“Terrone di m…” e l’ operaio reagisce con un pugno al capo: per il giudice è giusto il licenziamento

Ha perso il lavoro e si è visto confermato il licenziamento dal giudice, un operaio di origini meridionali che ha reagito con un pugno ad un insulto (‘terrone di m.’) rivoltogli dal caporeparto di un’azienda trentina. Al centro della discussione – racconta il quotidiano L’Adige – c’era il presunto ritardo dell’operaio dopo una pausa.

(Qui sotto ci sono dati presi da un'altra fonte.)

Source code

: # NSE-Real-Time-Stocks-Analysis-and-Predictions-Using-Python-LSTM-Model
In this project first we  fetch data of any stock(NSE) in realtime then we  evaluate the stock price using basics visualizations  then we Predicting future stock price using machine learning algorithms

Al termine dell’accesa discussione, il caporeparto avrebbe mandato via l’operaio dicendo ‘terroni di m’. L’operaio avrebbe così reagito sferrando un cazzotto contro il collega, raggiungendolo di striscio. Dopo dieci giorni è arrivato il licenziamento in tronco. Da qui la causa intentata dall’operaio. La sentenza di primo grado del giudice del lavoro di Trento ha dato ragione al caporeparto in quanto ”non è possibile affermare anche nei rapporti di lavoro la violenza fisica come strumento di affermazione di sé, anche quando si tratti della mal compresa affermazione del proprio onore”. Un concetto ribadito dalla sentenza d’appello che ribadisce come ”la violenza fisica non può mai essere giustificata da una provocazione rimasta sul piano verbale”.